Facts: The claimant suffered a compensable injury on October 31, 2001. As a result of the injury, the Employer/Carrier (E/C) provided, among other things, 104 weeks’ worth of temporary indemnity benefits ending on December 3, 2004. The claimant returned to work from 2005 until April 2007, when he underwent shoulder surgery for one of his compensable injuries. As a result, the claimant was removed from work from April 30, 2007, to June 12, 2007, and was restricted from working full-duty from June 13, 2007, to September 14, 2007.

The claimant filed two petitions for benefits seeking, among other things, additional temporary disability benefits or, in the alternative, PTD benefits.

Analysis: Relying on the 104-week statutory limitation contained in paragraphs 440.15(2)(a) and 440.15(4)(b), Florida Statutes (2001), the JCC denied the request for temporary benefits. The JCC also denied the request for PTD benefits, reasoning that the claimant did not meet his burden to prove entitlement to such under the law in effect on the date of his accident. The claimant appealed.

The 1st DCA agreed that the JCC properly applied their decision in Westphal v. City of St. Petersburg, 122 So. 2d 440 (Fla. 1st DCA 2013) (en banc), when she denied the requests for PTD benefits and for temporary benefits beyond the 104-week statutory limitation. The Court pointed out that while Westphal supplants a claimant’s need to establish attainment of MMI, the claimant still needs to prove the other elements of a claim for PTD benefits. Although Westphal makes a claimant “eligible to assert a claim for permanent and total disability benefits,” it does not automatically entitle a claimant to the payment of such benefits, and the claimant was still required to present evidence that he otherwise meets the legal standards for such an award.

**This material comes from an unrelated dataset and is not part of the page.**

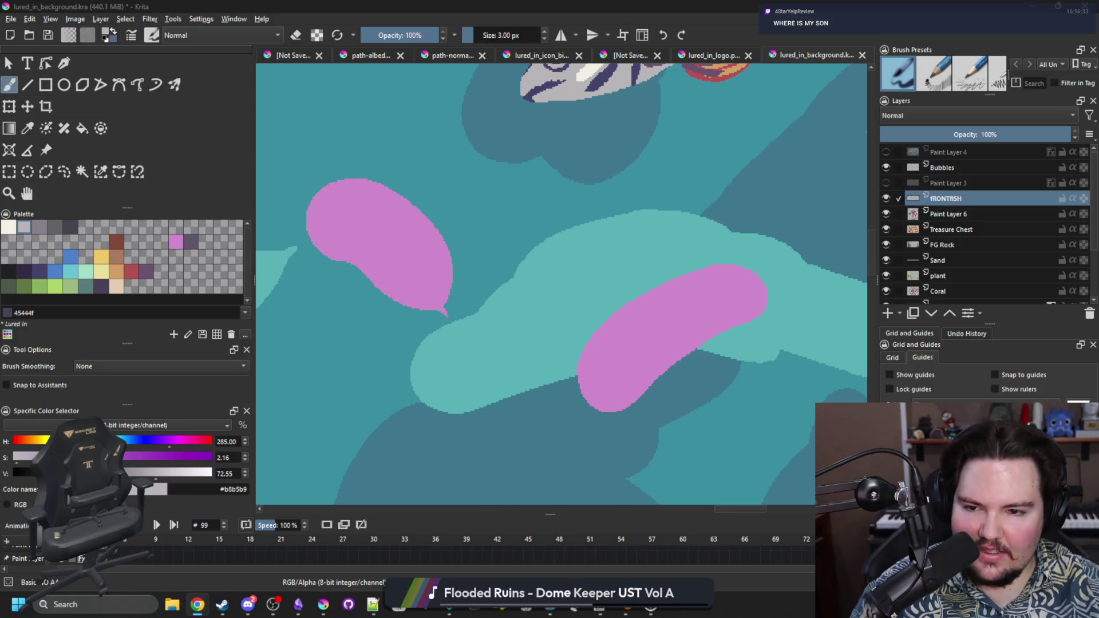
pyautogui.scroll(-8, 534, 337)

Facts: The claimant appealed the JCC’s order denying stipulated litigation costs of $200 payable by the E/C.

After the claimant prevailed on a claim for medical benefits, the parties stipulated to an E/C-paid attorney fees and costs and submitted it to the JCC for approval. The JCC denied the stipulation because no supporting documentation describing the costs was provided. The JCC expressed concern that he was unable to determine if the claimed costs were truly costs as opposed to attorney’s fees disguised as costs. The claimant argued that no documentation was necessary since Florida Administrative Code Rule 60Q-6.123(5) provides, in part, that “[a] claim for cost reimbursement in the amount of $250 or less shall not be set forth with specificity or detail.” The JCC rejected the claimant’s argument based upon his determination that the administrative rule is not valid. The Court concluded, however, that both the JCC and Claimant mistakenly applied rule 60Q-6.123(5) to this case.

Analysis: The Court said that rule 60Q-6.123(5) applies only to settlements under section 440.20(11), Florida Statutes, where a claimant is responsible for paying his or her own attorney’s fees and costs. In contrast, the stipulation in this situation was for E/C-paid costs. Florida Administrative Code Rule 60Q-6.124(2), which is the applicable rule for fees and costs paid by a carrier apart from section 440.20(11) settlements, permits parties to “stipulate to the payment of attorney’s fees and costs,” with no requirement that the agreed-upon costs be justified or detailed. Such matters are governed by the law of contracts and settlement, with no specialized rules.

The Court pointed out that the claimant was not being asked to pay the costs incurred by his lawyer and that the JCC’s apparent concern for Claimant’s welfare was misplaced.